When you play a game, you will earn points if you win and lose points if your opponent wins.  If you draw a higher rated player, you will earn a smaller number of points.  Elo’s idea was to derive a computation based on this assumption of a normal distribution of player strengths, using the rating as a representation of strength.  

Suppose you play a number of games in a tournament.  You would be expected to defeat players with smaller ratings than yourself.  Awarding +1 for a win, -1 for a loss, and 1/2 for a draw, if you play 4 games against weaker players, 3 against stronger players, and 2 against opponents the same strength as yourself, you would be expected to accumulate 4 – 3 + 1/2 + 1/2 = 2 points.  However, suppose you actually won 5 games, and lost only 2, and still drew two games.  Your actual points would then be 5 – 2 + 1 = 4.

The basic computation to adjust your rating in Elo’s system is an equation of the form:

New Rating = Old Rating + k(actual points – expected points), where ‘k’ is some constant number, e.g. 32. 

In our example, if your old rating was 1500, then your new rating would be computed as follows:

1500 + (32 (4 actual points – 2 expected points)) = 1500 + 64 = 1564.

The US Chess Federation (USCF) adopted essentially this formula in 1960 and FIDE adopted it in 1970. 

However, this is not the system used by either organization today, nor is it exactly the system used by chess.com.  In the 1980’s a bright young Statistics major at Princeton University had begun to study chess ratings, and wrote his senior thesis on the topic.  After speaking to the USCF President about his work, he was invited to join the USCF ratings committee, later becoming its chairman, a post which he holds to this day.

 Mark Glickman (pictured above) was this young student’s name, and today he is referred to as Professor Glickman by his own students at Boston University.  Glickman wrote his Harvard doctoral dissertation on what he viewed as deficiencies with the Elo ratings system, and devised a replacement, which he dubbed the “Glicko” system, in what I can only regard as a humorous tribute to his predecessor Professor Elo.  (I love clever people.)

It is the Glicko system that chess.com uses to calculate your rating.

One of Glickman’s innovations was to recognize that your rating is only an estimation of your true strength, and that there is uncertainty regarding your rating.  This uncertainty is represented by what has been dubbed the Rating Deviation.  This is merely chess talk for what a statistician calls the Standard Deviation, but it is a number that represents this uncertainty.  The larger the number, the more uncertainty surrounding your rating.

In a normal distribution, the average value along the x axis plus-or-minus 2 such ratings deviations gives an interval within which there is 95% confidence that your true strength lies.  If you don't know or don't care about statistics, then just regard this is a religious axiom and accept it on faith.

If you refer again to Figure 1 above, you'll see the 95% confidence interval between the +2 and -2 standard deviations.
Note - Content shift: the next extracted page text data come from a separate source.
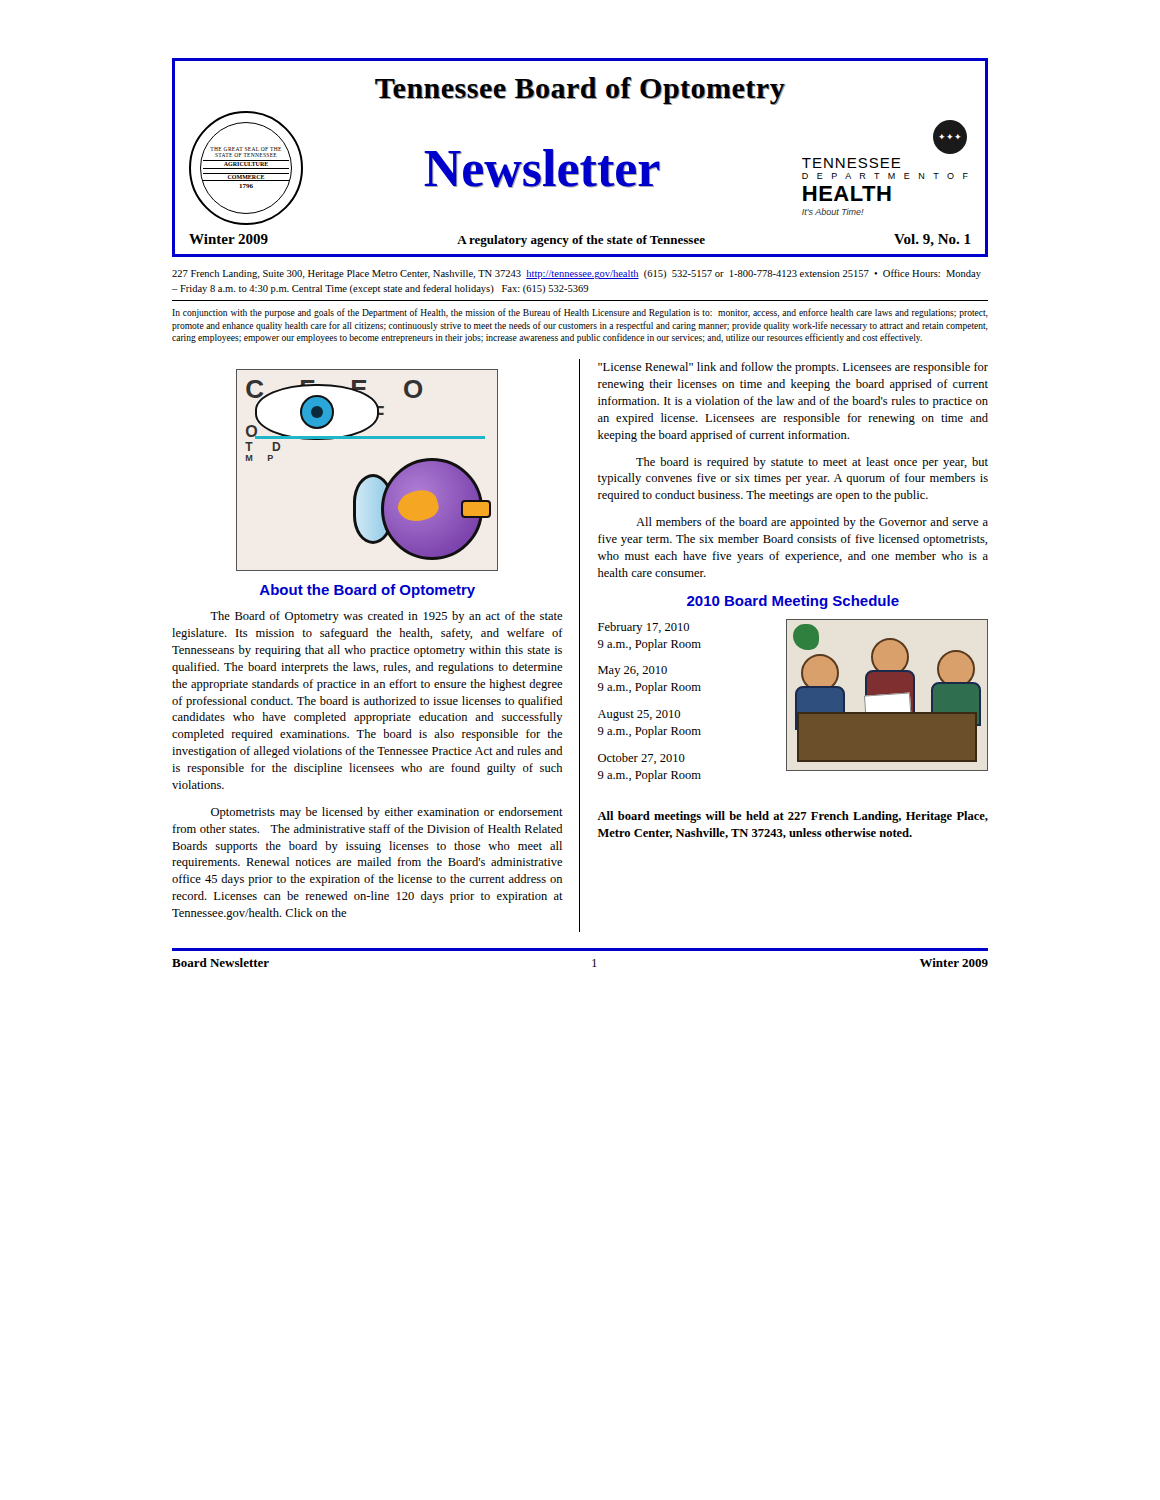Tennessee Board of Optometry
THE GREAT SEAL OF THE STATE OF TENNESSEE
AGRICULTURE
COMMERCE
1796
Newsletter
✦✦✦
TENNESSEE
D E P A R T M E N T O F
HEALTH
It's About Time!
Winter 2009
A regulatory agency of the state of Tennessee
Vol. 9, No. 1
227 French Landing, Suite 300, Heritage Place Metro Center, Nashville, TN 37243 http://tennessee.gov/health (615) 532-5157 or 1-800-778-4123 extension 25157 • Office Hours: Monday – Friday 8 a.m. to 4:30 p.m. Central Time (except state and federal holidays) Fax: (615) 532-5369
In conjunction with the purpose and goals of the Department of Health, the mission of the Bureau of Health Licensure and Regulation is to: monitor, access, and enforce health care laws and regulations; protect, promote and enhance quality health care for all citizens; continuously strive to meet the needs of our customers in a respectful and caring manner; provide quality work-life necessary to attract and retain competent, caring employees; empower our employees to become entrepreneurs in their jobs; increase awareness and public confidence in our services; and, utilize our resources efficiently and cost effectively.
C F E O
T O F
O Z C
T D
M P
About the Board of Optometry
The Board of Optometry was created in 1925 by an act of the state legislature. Its mission to safeguard the health, safety, and welfare of Tennesseans by requiring that all who practice optometry within this state is qualified. The board interprets the laws, rules, and regulations to determine the appropriate standards of practice in an effort to ensure the highest degree of professional conduct. The board is authorized to issue licenses to qualified candidates who have completed appropriate education and successfully completed required examinations. The board is also responsible for the investigation of alleged violations of the Tennessee Practice Act and rules and is responsible for the discipline licensees who are found guilty of such violations.
Optometrists may be licensed by either examination or endorsement from other states. The administrative staff of the Division of Health Related Boards supports the board by issuing licenses to those who meet all requirements. Renewal notices are mailed from the Board's administrative office 45 days prior to the expiration of the license to the current address on record. Licenses can be renewed on-line 120 days prior to expiration at Tennessee.gov/health. Click on the
"License Renewal" link and follow the prompts. Licensees are responsible for renewing their licenses on time and keeping the board apprised of current information. It is a violation of the law and of the board's rules to practice on an expired license. Licensees are responsible for renewing on time and keeping the board apprised of current information.
The board is required by statute to meet at least once per year, but typically convenes five or six times per year. A quorum of four members is required to conduct business. The meetings are open to the public.
All members of the board are appointed by the Governor and serve a five year term. The six member Board consists of five licensed optometrists, who must each have five years of experience, and one member who is a health care consumer.
2010 Board Meeting Schedule
February 17, 2010
9 a.m., Poplar Room
May 26, 2010
9 a.m., Poplar Room
August 25, 2010
9 a.m., Poplar Room
October 27, 2010
9 a.m., Poplar Room
All board meetings will be held at 227 French Landing, Heritage Place, Metro Center, Nashville, TN 37243, unless otherwise noted.
Board Newsletter
1
Winter 2009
 Another innovation of Glickman’s was in his observation that a player’s rating is actually less reliable as a measure of true strength if that player has not played any games after some period of time.  Suppose your rating is 1301 (the current average for chess.com members).  That rating was computed from your games against others.  It is not your true strength, which can never be truly known except perhaps by the Deity, but even Kasparov probably doesn’t know it.  Your rating is only an estimate of your true strength.   And what if you haven’t played any rated games in the past 6 months?  Do we trust your 1301 rating as much as the same rating by another player who has played 20 games in the past 3 days? 

 Glickman thinks not, so he built a time factor into his equations that allows for a decay in your Rating Deviation after the passage of time.  That is, after a period of time has passed your Rating Deviation will take on a larger value, representing the fact that we are less certain about your rating accuracy than we were when you were playing regularly.
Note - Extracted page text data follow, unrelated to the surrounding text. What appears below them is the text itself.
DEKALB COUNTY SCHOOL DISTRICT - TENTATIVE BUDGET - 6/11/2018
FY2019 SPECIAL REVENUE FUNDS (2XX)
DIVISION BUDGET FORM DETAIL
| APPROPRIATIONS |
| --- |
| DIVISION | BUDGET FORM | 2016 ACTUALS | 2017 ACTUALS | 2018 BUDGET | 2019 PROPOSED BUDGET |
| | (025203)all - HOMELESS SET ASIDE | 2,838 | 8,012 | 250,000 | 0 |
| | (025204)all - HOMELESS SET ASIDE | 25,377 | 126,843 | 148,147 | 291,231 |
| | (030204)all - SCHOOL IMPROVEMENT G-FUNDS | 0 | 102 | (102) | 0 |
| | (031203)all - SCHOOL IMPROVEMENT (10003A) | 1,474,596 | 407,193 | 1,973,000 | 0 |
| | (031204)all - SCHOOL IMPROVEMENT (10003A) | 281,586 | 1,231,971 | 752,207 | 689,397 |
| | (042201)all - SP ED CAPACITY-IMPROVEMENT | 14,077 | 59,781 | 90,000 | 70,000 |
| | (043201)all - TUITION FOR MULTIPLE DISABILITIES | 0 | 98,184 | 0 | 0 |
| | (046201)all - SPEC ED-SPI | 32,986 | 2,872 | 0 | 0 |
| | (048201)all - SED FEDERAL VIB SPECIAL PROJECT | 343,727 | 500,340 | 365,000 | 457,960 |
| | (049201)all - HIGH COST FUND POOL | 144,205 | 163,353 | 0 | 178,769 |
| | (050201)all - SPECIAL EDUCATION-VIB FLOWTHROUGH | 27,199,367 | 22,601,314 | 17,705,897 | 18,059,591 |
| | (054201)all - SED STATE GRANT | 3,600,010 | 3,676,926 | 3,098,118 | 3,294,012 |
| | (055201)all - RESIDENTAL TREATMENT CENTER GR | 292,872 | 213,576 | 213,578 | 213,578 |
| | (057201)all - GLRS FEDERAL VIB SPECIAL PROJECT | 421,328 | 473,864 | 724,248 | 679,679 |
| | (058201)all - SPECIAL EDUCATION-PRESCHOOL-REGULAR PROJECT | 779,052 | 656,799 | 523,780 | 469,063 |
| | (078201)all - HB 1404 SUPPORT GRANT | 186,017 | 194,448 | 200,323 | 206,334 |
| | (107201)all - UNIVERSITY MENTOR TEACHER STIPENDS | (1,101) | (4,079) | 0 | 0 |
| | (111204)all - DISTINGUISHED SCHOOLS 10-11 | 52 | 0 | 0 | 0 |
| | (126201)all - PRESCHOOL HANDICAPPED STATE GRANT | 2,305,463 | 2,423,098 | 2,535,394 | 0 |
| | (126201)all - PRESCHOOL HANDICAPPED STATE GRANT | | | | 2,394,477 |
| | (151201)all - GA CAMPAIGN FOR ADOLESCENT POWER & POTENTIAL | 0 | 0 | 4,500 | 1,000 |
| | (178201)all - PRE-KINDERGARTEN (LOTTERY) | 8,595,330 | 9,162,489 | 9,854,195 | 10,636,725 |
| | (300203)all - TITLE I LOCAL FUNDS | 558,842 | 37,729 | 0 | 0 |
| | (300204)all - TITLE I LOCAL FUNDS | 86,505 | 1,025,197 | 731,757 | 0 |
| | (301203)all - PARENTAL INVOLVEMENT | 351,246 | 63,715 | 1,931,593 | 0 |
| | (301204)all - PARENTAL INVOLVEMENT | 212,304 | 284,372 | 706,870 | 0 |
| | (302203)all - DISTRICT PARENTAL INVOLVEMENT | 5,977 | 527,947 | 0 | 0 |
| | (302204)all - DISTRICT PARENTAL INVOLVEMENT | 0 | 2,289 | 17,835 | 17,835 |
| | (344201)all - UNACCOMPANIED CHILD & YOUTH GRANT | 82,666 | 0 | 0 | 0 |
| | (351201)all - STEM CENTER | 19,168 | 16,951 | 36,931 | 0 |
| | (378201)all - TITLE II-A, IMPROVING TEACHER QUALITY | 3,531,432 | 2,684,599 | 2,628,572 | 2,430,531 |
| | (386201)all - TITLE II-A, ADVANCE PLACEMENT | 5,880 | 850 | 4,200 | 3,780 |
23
Yet a third innovation in the Glicko system is that the equations to recompute your rating depend not only upon your own rating and rating deviation, but they also depend upon your opponents’ ratings and deviations.  For this reason, when you gain 31 points, your opponent may lose either more or fewer than 31 points, depending upon your respective ratings and rating deviations.

I will not reprint the Glick equations here because they are much more complex than the Elo equation above, but for the mathematically curious an overview that includes the equations can be found here.

For the true math geeks out there, you can read Glickman’s full technical article that was published in 1999 in the journal Applied Statistics by clicking hereImprovements to Glicko can be found in the Glicko-2 system

Finally, I will point you to Erik’s own article on the Glicko system used here on chess.com.  If you don't already know Erik, he is Mr. Chess.com.  I have tried to supplement, rather than duplicate Erik’s description.

I hope you enjoyed this brief overview of how ratings are determined, and that the next time you peek to see how many points you stand to gain or lose when you begin your new game you will appreciate the work that went into providing you the answer.  As you strive to become a better player and person, just remember to choose your move carefully, in chess as in life.

 [Postscript:  I would like to thank Prof. Mark Glickman for correcting an inaccuracy regarding Elo's assumption on normal distributions in the original post. -KG]

Comments


  • 3 months ago

    Ranx0r0x

    The use of parameteric statistic requires that one have interval or rational scaling and the won/loss/draw tuple doesn't fall into that category.  Chess game metrics are an ordinal scale.  The temptation to use the power of parametric statistics on non-parametric data is hard to resist.  Non-parametric statistics don't detect significance or patterns as granularly or readily. 

    I think this is easier to understand in the context of an example.  If I measure a temperature of 50C and then a temperature of 100C I know that the "meaning" of 1 degree C is the same between 0 to 50 as it is from 50 to 100.  It is a standard interval.  However, 100C isn't twice as hot as 50C.  In other words, it is not a rational scale. To get that we'd have to convert it to degrees Kelvin by adding 273.15C to each.  Our 50C becomes 323.15C and our 100C becomes 373.15C.  Now we can figure out what  the ratio is between them.

    In chess a 0, 1/2, 1 scale doesn't have the expressive power of either degrees C much less of degrees K.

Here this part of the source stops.